In the UK, the industry is tightly regulated. You can't sell pre-mixed e-liquids (as they're known) in sizes of more than 10ml containers. The tanks in which they are held on the device cannot exceed 2ml. And the maximum nicotine level permitted for sale is 20mg/ml.
But there's also a black market in these devices – those sold in bigger bottles and with sometimes extraordinary levels of nicotine. One vape shop owner, who did not want to be quoted, said he was aware of levels in excess of 50mg/ml.
While nicotine, in itself, if a relatively harmless drug, it can be dangerous in large amounts and, of course, is addictive.
The boom in demand has, needless to say, generated a response from Trading Standards – keen to crack down on products which breach the guidelines, and the sale of regulated products to those under-age.
Anyone offending by selling to a child is committing a level four office, so if prosecuted it is potentially a £2,500 fine for the person making the sale – and the business too potentially.
It's an issue the industry, as a whole, is keen to see tighter rules and regulations introduced to address.
Mr Dunne, of the UKVIA, says: "We would love to see any retailer selling vaping products have to be registered, can only sell products that are licensed and approved by the MHRA [Medicines and Healthcare Products Regulatory Agency], have to have a robust age-verification process in place – regardless of whether you're bricks and mortar or online – and if you don't and you get caught, you get a big fine and potentially lose that licence for 12 months. To me that's the right thing to do.
"It's up to me to persuade legislators that's the right thing to do rather than banning flavours, or packaging, as that sends the wrong message.

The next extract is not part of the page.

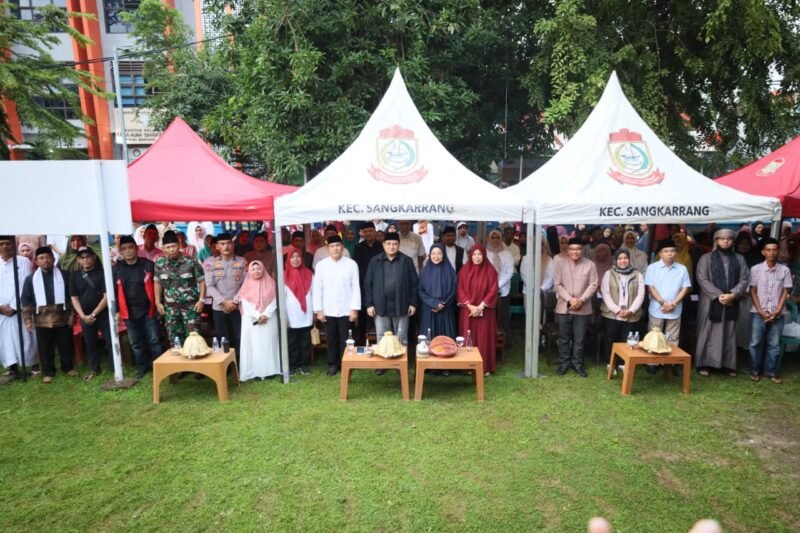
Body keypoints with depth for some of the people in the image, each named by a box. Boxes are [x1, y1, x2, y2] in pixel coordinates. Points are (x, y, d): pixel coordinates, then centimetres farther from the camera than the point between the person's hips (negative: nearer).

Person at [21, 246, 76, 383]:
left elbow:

"If the government wants to be smoke-free by 2030, then they need to increase vaping by about 40%. They won't rock the boat too much, but they also have constituents they must appease and report back to, so they are acutely aware of what's going on."
If we go back less than 50 years ago, cigarette smoking was just a part of life. According to the Office for National Statistics (ONS), around 45% of the adult population of Great Britain were regular smokers. But times have changed.

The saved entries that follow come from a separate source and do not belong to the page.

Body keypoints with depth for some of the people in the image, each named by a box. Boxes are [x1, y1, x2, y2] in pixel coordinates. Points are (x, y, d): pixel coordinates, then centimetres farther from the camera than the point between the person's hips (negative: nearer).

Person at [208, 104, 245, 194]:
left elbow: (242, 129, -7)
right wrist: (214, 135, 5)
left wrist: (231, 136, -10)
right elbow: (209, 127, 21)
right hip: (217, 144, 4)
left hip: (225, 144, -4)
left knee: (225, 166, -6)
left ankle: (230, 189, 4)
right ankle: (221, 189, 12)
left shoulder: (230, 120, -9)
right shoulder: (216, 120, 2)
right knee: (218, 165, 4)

The health concerns became a major barrier and, by the turn of the century, the government decided to take significant steps to curb it in a bid to ease the burden it was placing on the NHS; helped in no small part by mounting concerns over 'passive smoking' – in other words, those simply breathing in the dangerous fumes of others.
While smoking in cinemas, workplaces and pubs was once commonplace, in 2007 a ban on smoking in public places was introduced.

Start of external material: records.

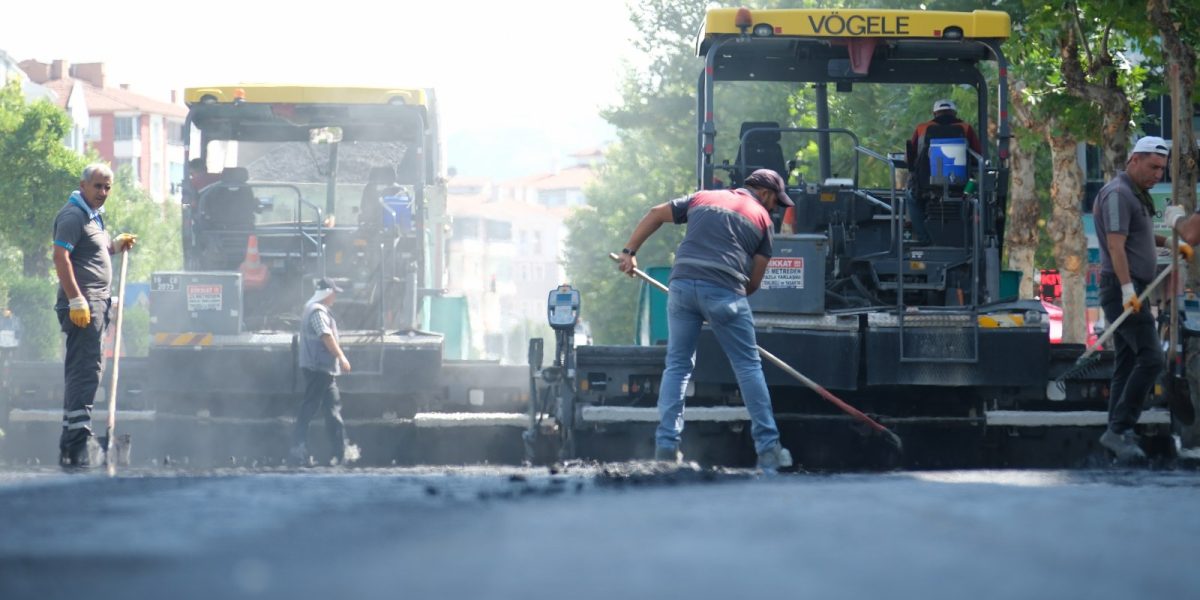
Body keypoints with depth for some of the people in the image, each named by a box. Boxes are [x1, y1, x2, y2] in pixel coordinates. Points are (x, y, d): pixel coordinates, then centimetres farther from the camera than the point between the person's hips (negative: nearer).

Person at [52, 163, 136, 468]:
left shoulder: (93, 215, 21)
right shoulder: (73, 215, -11)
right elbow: (61, 257, -20)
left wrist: (116, 245, 16)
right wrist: (76, 300, -26)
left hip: (96, 303, 11)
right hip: (82, 303, -11)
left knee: (80, 371, 12)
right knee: (85, 371, -15)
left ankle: (70, 447, 17)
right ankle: (76, 446, -19)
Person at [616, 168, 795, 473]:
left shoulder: (703, 197, 25)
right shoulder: (761, 217, 14)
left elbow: (655, 214, 25)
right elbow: (755, 280, 11)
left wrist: (629, 251, 25)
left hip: (683, 282, 3)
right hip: (725, 290, -3)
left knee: (677, 365, 10)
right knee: (748, 365, 4)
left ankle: (666, 446, 3)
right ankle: (768, 448, 2)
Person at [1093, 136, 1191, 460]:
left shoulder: (1136, 195, 19)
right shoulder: (1118, 194, -13)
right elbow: (1116, 245, -23)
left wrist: (1170, 243, 30)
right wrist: (1128, 290, -32)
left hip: (1131, 291, 11)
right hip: (1123, 289, -11)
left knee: (1128, 362, 10)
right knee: (1151, 358, -17)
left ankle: (1119, 434, 11)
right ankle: (1119, 429, -19)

By 2011, the national smoking rate had dropped to 20%.
A considerable contributory factor was also an increasing tax burden put on all smoking products, as well as a rolled-out ban on advertising.
In September 1992, according to the ONS, an average box of 20 cigarettes would set you back £2.09. Twenty years later it was £7.26. By August of this year, it was more than £12. Smoking for many was being priced out of the market.
Enter the electronic cigarette. Little wonder, then, so many stores dedicated to the industry have appeared on our high streets – as well as being stocked widely in supermarkets and convenience stores.
Helped, in no small part, by the mark-ups retailers can impose on the products. While cigarettes commanded an 8-10% profit margin, vaping products are anywhere between 50-100%.